When you are first learning about the world of data privacy, you often get a lesson in the different types of privacy. Communications privacy is pretty easy to grasp — no one wants anyone else reading their emails. Behavioral privacy is generally explained as “no one needs to know with whom you’re sleeping” and most people get that. And data privacy, of course, is the topic du jour, as more and more of our lives are spent online.
Finally, there is bodily privacy — the idea that we are the ultimate deciders of what happens to our bodies.
The recent news over the leaked opinion from U.S. Supreme Court Justice Samuel Alito that would strike down Roe V. Wade here in the United States presents an interesting conjunction of all of these different types of privacy and should have all privacy professionals thinking about how a post-Roe world might affect their work and the privacy landscape writ large.
For instance, Washington Congresswoman Suzan DelBene suggests that a post-Roe world calls for a strong federal privacy bill:
“If the draft Supreme Court decision becomes the final,” she writes, “it will threaten women in a multitude of ways in this country. Because our tech laws are so behind, the personal information of millions of women is currently at risk. This includes data from internet searches about reproductive health care including abortions, menstrual tracking and other women’s health apps, and which medical facilities a woman has visited.”
At least 30 privacy professionals have come to a similar conclusion, saying in a drafted letter that “[F]or too long, the U.S. has approached decisional privacy — the privacy recognized in Roe v. Wade — and information privacy as different, while in reality these are both elements of the same fundamental right. We call for the right to privacy, both in our decisions and in the data that informs our decisions, to be protected at the federal level.”
We have seen already that some providers of location data information here in the United States sell data that shows where people who have visited abortion clinics came from and travel to. One publication was able to buy a week’s worth of such data for $160. Given that we’ve had evidence since 2013 that just four location data points can identify an individual 95% of the time, it’s not hard to see how personal that data might be, especially in a future where some states have legal abortion and others do not.

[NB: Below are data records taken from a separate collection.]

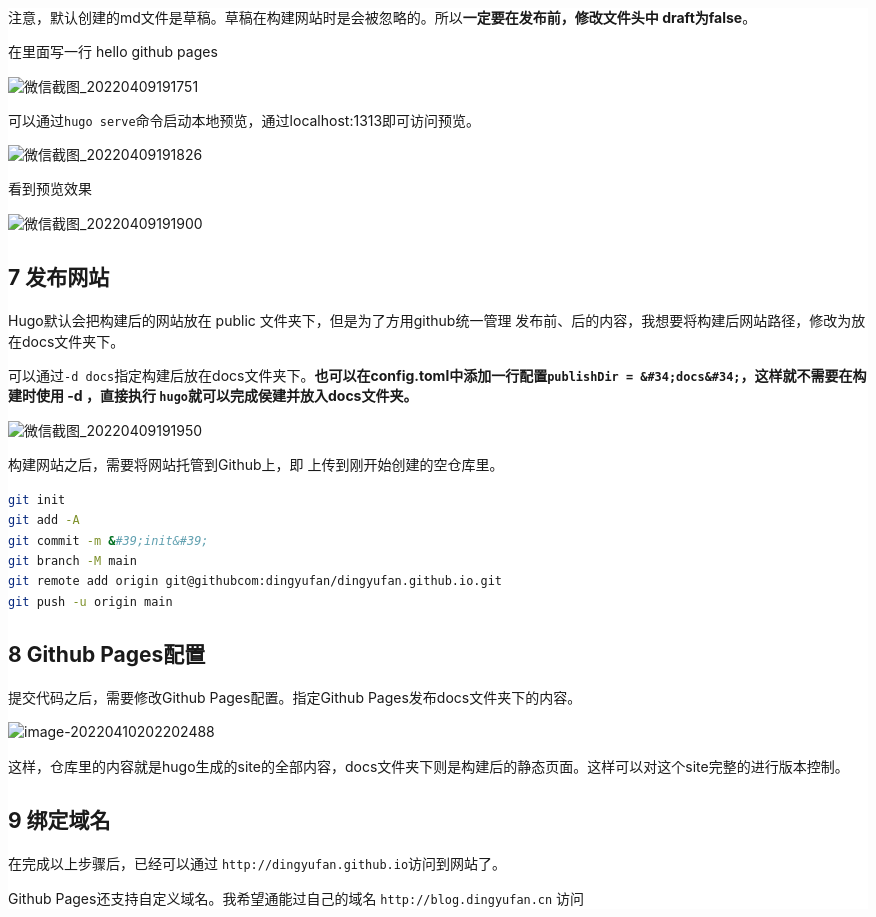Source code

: 注意，默认创建的md文件是草稿。草稿在构建网站时是会被忽略的。所以**一定要在发布前，修改文件头中 draft为false**。

在里面写一行 hello github pages

![微信截图_20220409191751](https://dingyufan-github-io.oss-cn-hangzhou.aliyuncs.com/%E5%BE%AE%E4%BF%A1%E6%88%AA%E5%9B%BE_20220409191751.png)



可以通过`hugo serve`命令启动本地预览，通过localhost:1313即可访问预览。

![微信截图_20220409191826](https://dingyufan-github-io.oss-cn-hangzhou.aliyuncs.com/%E5%BE%AE%E4%BF%A1%E6%88%AA%E5%9B%BE_20220409191826.png)



看到预览效果

![微信截图_20220409191900](https://dingyufan-github-io.oss-cn-hangzhou.aliyuncs.com/%E5%BE%AE%E4%BF%A1%E6%88%AA%E5%9B%BE_20220409191900.png)



## 7 发布网站

Hugo默认会把构建后的网站放在 public 文件夹下，但是为了方用github统一管理 发布前、后的内容，我想要将构建后网站路径，修改为放在docs文件夹下。

可以通过`-d docs`指定构建后放在docs文件夹下。**也可以在config.toml中添加一行配置`publishDir = &#34;docs&#34;`，这样就不需要在构建时使用 -d ，直接执行 `hugo`就可以完成侯建并放入docs文件夹。**

![微信截图_20220409191950](https://dingyufan-github-io.oss-cn-hangzhou.aliyuncs.com/%E5%BE%AE%E4%BF%A1%E6%88%AA%E5%9B%BE_20220409191950.png)



构建网站之后，需要将网站托管到Github上，即 上传到刚开始创建的空仓库里。

```bash
git init
git add -A
git commit -m &#39;init&#39;
git branch -M main
git remote add origin git@githubcom:dingyufan/dingyufan.github.io.git
git push -u origin main
```



## 8 Github Pages配置

提交代码之后，需要修改Github Pages配置。指定Github Pages发布docs文件夹下的内容。

![image-20220410202202488](https://dingyufan-github-io.oss-cn-hangzhou.aliyuncs.com/image-20220410202202488.png)

这样，仓库里的内容就是hugo生成的site的全部内容，docs文件夹下则是构建后的静态页面。这样可以对这个site完整的进行版本控制。



## 9 绑定域名

在完成以上步骤后，已经可以通过 `http://dingyufan.github.io`访问到网站了。

Github Pages还支持自定义域名。我希望通能过自己的域名 `http://blog.dingyufan.cn` 访问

Will this be the impetus for the U.S. federal privacy law to finally get some momentum behind it?
Further, will a post-Roe world change the ethical calculations that U.S. companies make about the types of data they collect, share, and make available? Already, SafeGraph has responded to news about its data-selling by ceasing to sell data about abortion clinic visits.
It is also worth considering how a post-Roe United States is viewed by other countries around the world with which we do digital commerce.
Eduardo Ustaran, someone I have worked with on a number of occasions and an important thinker in European privacy spaces, believes a post-Roe United States could greatly affect data flows with the EU. He argues that, “[A]t a time when U.S. privacy credentials are under the microscope, this could be as earth-shattering for data flows” as the Snowden revelations, which we all know brought down the Safe Harbor program and, eventually, Privacy Shield as well.
Europe’s view of privacy as a fundamental human right has always been in contrast with the United States’ view of privacy as a constitutional matter. While the former is inviolable, the latter, as we have seen vividly these past weeks, is a matter for debate. Ustaran argues, and it’s not hard to follow his reasoning, that the decision that Roe is not the law of the land in the United States could demonstrate a stance toward privacy that is simply too far from the way in which the EU sees it for them to ever feel comfortable sending personal data to the United States under any kind of blanket agreement.
This would obviously extend and aggravate what is already one of the biggest headaches for international businesses.
I am no constitutional scholar, so it’s hard for me to comment directly on the merits of Alito’s opinion or any other argument about the validity of the original Roe v. Wade decision, but I’ve been in privacy for a very long time and can see that we may soon find ourselves in a seminal moment as privacy professionals. How does the United States see privacy and its importance as a right extended to its citizens? Will citizens rise up and demand federal protections? Will the EU and other countries fundamentally change their opinion about doing business with the United States?
We will soon get the answers to these questions. But one thing is clear: Roe v. Wade is about much more than abortion.